### PROMPT
Copy each line of the material beneath that holds the word "Clerk".

### DATA FOR THE TASK
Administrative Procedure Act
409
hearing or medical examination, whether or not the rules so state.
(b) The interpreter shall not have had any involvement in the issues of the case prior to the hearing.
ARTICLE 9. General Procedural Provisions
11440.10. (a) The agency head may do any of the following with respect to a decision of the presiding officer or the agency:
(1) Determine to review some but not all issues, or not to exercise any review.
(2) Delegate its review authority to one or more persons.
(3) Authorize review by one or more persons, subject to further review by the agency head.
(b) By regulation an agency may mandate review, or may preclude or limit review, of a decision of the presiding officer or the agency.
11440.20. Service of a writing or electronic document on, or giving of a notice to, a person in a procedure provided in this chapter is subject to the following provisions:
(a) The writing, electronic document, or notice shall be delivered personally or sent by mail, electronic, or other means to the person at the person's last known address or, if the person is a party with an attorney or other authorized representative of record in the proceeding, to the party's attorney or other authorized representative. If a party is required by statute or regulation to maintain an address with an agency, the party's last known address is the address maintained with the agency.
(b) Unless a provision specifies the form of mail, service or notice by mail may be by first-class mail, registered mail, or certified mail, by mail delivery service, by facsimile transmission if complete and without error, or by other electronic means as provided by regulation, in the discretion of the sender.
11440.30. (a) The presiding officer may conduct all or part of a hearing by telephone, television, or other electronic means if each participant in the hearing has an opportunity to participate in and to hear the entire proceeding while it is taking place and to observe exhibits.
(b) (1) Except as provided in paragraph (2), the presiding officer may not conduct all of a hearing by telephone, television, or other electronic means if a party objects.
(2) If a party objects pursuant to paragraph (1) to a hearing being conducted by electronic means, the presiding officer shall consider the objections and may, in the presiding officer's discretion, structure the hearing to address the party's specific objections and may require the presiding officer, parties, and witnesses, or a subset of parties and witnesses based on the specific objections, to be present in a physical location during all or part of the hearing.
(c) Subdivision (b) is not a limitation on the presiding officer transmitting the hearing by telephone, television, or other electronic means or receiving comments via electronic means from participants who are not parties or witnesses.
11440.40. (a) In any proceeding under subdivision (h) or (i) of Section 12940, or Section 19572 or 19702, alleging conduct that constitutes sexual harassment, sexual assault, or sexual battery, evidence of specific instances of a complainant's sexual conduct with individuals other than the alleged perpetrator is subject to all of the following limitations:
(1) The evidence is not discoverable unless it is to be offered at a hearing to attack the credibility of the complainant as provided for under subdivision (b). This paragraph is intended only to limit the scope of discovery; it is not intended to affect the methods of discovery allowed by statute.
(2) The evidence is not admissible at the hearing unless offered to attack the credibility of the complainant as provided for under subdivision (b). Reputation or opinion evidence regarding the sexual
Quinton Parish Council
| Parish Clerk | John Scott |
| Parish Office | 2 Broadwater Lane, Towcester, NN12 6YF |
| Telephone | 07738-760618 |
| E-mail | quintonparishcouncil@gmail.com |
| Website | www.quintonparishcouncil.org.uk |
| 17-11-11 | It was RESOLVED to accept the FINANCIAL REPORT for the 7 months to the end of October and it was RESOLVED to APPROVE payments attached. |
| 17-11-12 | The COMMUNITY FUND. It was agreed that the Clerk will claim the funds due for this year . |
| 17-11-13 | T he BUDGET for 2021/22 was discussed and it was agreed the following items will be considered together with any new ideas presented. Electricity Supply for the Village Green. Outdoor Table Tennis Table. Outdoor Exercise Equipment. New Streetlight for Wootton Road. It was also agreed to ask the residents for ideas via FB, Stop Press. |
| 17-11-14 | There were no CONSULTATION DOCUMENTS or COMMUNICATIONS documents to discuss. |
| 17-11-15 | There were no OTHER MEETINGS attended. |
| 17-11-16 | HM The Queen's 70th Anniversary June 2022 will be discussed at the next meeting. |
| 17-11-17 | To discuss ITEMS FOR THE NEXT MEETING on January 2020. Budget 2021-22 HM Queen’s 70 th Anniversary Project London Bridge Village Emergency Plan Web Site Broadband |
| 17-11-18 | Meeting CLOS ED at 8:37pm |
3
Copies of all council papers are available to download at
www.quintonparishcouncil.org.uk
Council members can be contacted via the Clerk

### RESULT
| Parish Clerk | John Scott |
| 17-11-12 | The COMMUNITY FUND. It was agreed that the Clerk will claim the funds due for this year . |
Council members can be contacted via the Clerk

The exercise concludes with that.